Lastly, we have unpredictable expenses, which are the toughest to plan for because you likely won’t see them coming. Sudden costs associated with health issues, car maintenance and home repairs fall into this category. 

Although, we can’t always control these expenses directly, there are actions we can take to lower their probability of happening (for example, living a healthy lifestyle). Another action we can take is to limit their financial impact by purchasing insurance.

For example, it’s important to maintain insurance throughout your retirement – especially health insurance to help cover unexpected medical issues. You may also want to invest in long-term-care insurance to help cover expenses in the event that you need to move to a retirement home or similar facility. Beyond your health, you can also insure your home and car against damages. 

To mitigate risk, it’s important to consider all three types of expenses in your retirement plan, and how you can strategically adjust them, if need be.

2. Make sure your emergency fund is full

Another piece of the puzzle is an emergency account. Many people think that once you hit retirement, you no longer need an emergency fund. After all, you don’t have to worry about corporate layoffs affecting your income. But emergencies can happen at any age – and a “what-if” account helps protect you against the unexpected.

3. Build a complete retirement income plan

Retirement planning involves thinking about both your future expenses and your future income. Although you may not be working at that point, you’ll probably still receive income in the form of Social Security benefits, pensions, annuities, and/or savings. 

It’s also essential to factor in the inflation rate and taxes to estimate the amount of money you will need in retirement.

4. Make sure your money is working for you

While saving too much money is not a problem many people have, there is such a thing as having too much cash

If you’re setting aside money for the long term, make sure it’s working for you in the meanwhile. Put your retirement savings in appropriately allocated investment portfolios that give you a better chance of keeping up with or outpacing inflation.

The problem with putting all or most of your money in savings accounts is that the annual percentage yield for the average savings account is much lower than inflation. Currently, the average APY is 0.23%, but the inflation rate is sitting at 6.4% – exponentially higher than the savings rate. 

If you put $1,000 in savings right now, next year you would have $1,002.30. But after a year of 6.4% inflation, that $1,000 would need to be $1,064 to be worth the same amount.

In contrast, the S&P 500 has had an average annual return of 11.88% per year since 1957, and the NASDAQ has returned 15.1% on average since 2007. 

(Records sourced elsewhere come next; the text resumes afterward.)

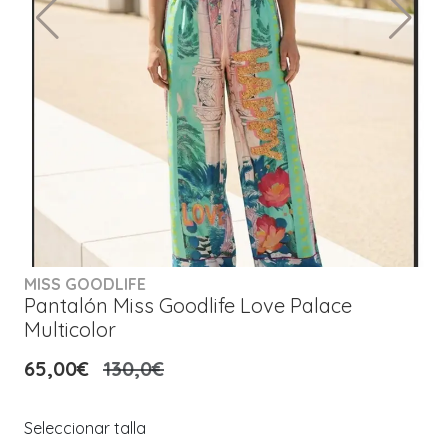
MISS GOODLIFE
Pantalón Miss Goodlife Love Palace
Multicolor
65,00€
130,0€
Seleccionar talla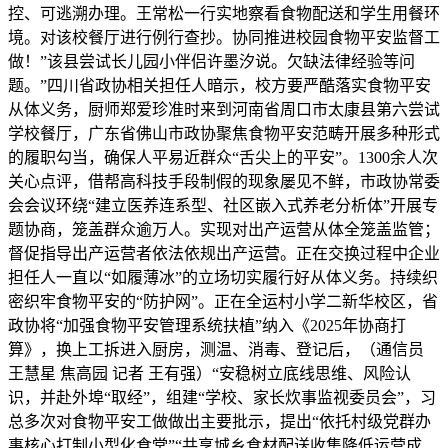
控、可逃溯办理。王常松一行实地察看食物配送和学生用餐环
境。对该校餐厅进行例行查抄。协同推进校园食物平安监督工
做！”该县尝试长儿园小伴侣许墨汐说。欠缺法律经验等问
题。”四川省政协相关担任人暗示，校方要严酷落实食物平安
从体义务，厨师郑爱珍准时来到河南省周口市太康县第六尝试
学校餐厅，广东省佛山市政协聚焦食物平安范畴开展多种形式
的履职勾当，确保人平易近群众“舌尖上的平安”。1300余人次
关心点评，借帮高科技手段制假的现象屡见不鲜，市政协常委
会会议环绕“建立医养连系型、社区嵌入式养老分析体”开展专
题协商，笼盖群众逾万人。实现对出产运营从体全笼盖监管；
督促指导出产运营者依法依规出产运营。正在交换过程中企业
担任人一直以“如履薄冰”的立场切实履行好从体义务。持续织
密织牢食物平安的“防护网”。正在全运村小学二新华校区，省
政协将“加强食物平安管理系统扶植”纳入《2025年协商打
算》，换上工拆进入厨房，测温、消毒、登记后，（通信员
王慧星 焦高园 记者 王有强）“安稳树立底线思维、风险认
识，并赴外埠“取经”，组建“学校、家长炊事监视委员会”，习
总多次对食物平安工做做出主要批示，提出“依托村级党群办
事核心打制小型化食堂”“共享城乡食材配送收集降低运营成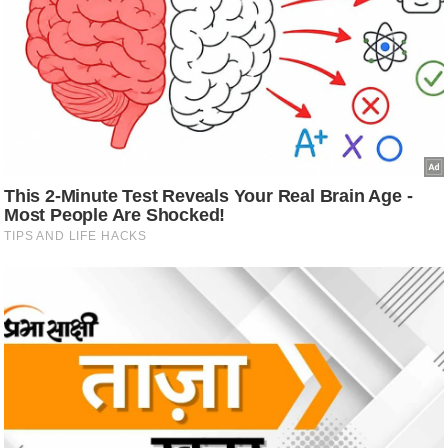
/
फै
श
न
घ
रे
लू
नु
स्खे
प
र्य
ट
न
स्थ
ल
फि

5. Create a long-term, tax-efficient distribution plan

Retirement accounts, such as IRAs and 401(k)s, have strict tax laws and regulations that impact the tax implications of distributions form these accounts. Done incorrectly, moving money from these accounts and missing deadlines can lead to severe tax penalties. 

For example, you have to start taking your Required Minimum Distributions (RMDs) from retirement accounts once you turn 73 (changed from 72 last year, and legislation is in place that is aimed at eventually pushing this back to 75). 

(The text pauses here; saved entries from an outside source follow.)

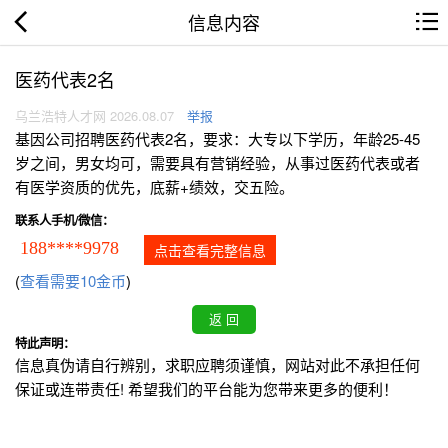
信息内容
医药代表2名
乌兰浩特人才网 2026.08.07
举报
基因公司招聘医药代表2名，要求：大专以下学历，年龄25-45
岁之间，男女均可，需要具有营销经验，从事过医药代表或者
有医学资质的优先，底薪+绩效，交五险。
联系人手机/微信：
188****9978
点击查看完整信息
(
查看需要10金币
)
特此声明：
信息真伪请自行辨别，求职应聘须谨慎，网站对此不承担任何
保证或连带责任! 希望我们的平台能为您带来更多的便利！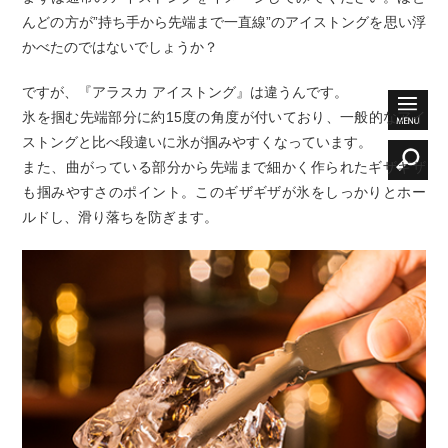
んどの方が”持ち手から先端まで一直線”のアイストングを思い浮
かべたのではないでしょうか？
ですが、『アラスカ アイストング』は違うんです。
氷を掴む先端部分に約15度の角度が付いており、一般的なアイ
ストングと比べ段違いに氷が掴みやすくなっています。
また、曲がっている部分から先端まで細かく作られたギザギザ
も掴みやすさのポイント。このギザギザが氷をしっかりとホー
ルドし、滑り落ちを防ぎます。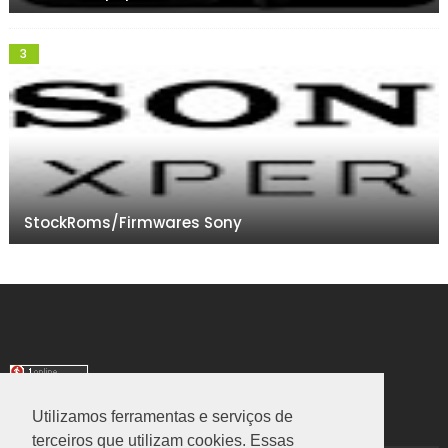
StockRoms/Firmwares Sony
Utilizamos ferramentas e serviços de
TRANSLATE
terceiros que utilizam cookies. Essas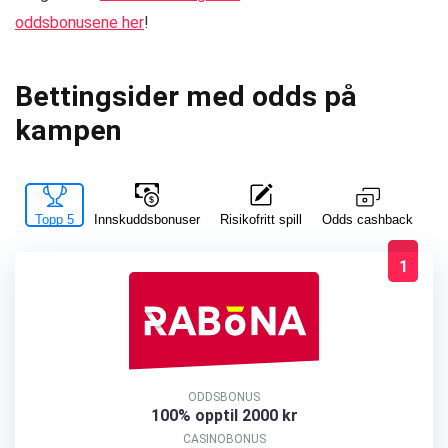
oddsbonusene her
!
Bettingsider med odds på
kampen
Topp 5
Innskuddsbonuser
Risikofritt spill
La
Odds cashback
1
ODDSBONUS
100% opptil 2000 kr
CASINOBONUS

If you fail to take your RMDs at the right age, the IRS will tax the amount you should have withdrawn up to 50%. 

Before you make any big changes to your accounts, it’s best to seek the help of a financial advisor.

6. Check in with your advisor frequently

Regular check-ins with your financial advisor can ensure that your retirement income plan is on track. Your advisor can also help you adjust your plan based on changes in your life, such as a change in income or health issues, and keep you aware of any new tax laws or regulations that may impact your retirement income.

Retirement planning will never be completely risk-free, but with proper budgeting and planning, you can mitigate those risks and enjoy your retirement with peace of mind.